**YOUR OBJECTIVE:** Only the pictures are to be left out, and the rest of the entries should be reproduced exactly.

* * * * *

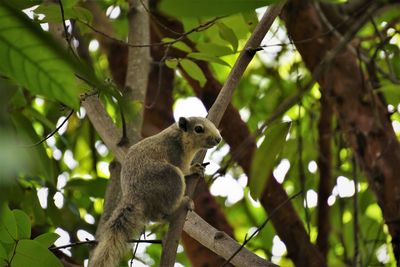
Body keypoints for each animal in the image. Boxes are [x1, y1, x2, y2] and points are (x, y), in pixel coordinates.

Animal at [89, 117, 222, 267]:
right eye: (198, 129)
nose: (218, 139)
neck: (180, 136)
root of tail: (134, 195)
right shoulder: (175, 153)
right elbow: (184, 169)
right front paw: (193, 168)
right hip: (170, 177)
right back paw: (181, 205)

* * * * *

**RESPONSE TO THE EXERCISE:**
Body keypoints for each animal in the image. Boxes are [x1, y1, x2, y2] and points are (x, y), in pixel coordinates.

Animal at [89, 117, 222, 267]:
right eye: (198, 129)
nose: (218, 139)
neck: (180, 136)
root of tail: (134, 195)
right shoulder: (175, 153)
right elbow: (184, 169)
right front paw: (193, 168)
right hip: (170, 177)
right back paw: (181, 205)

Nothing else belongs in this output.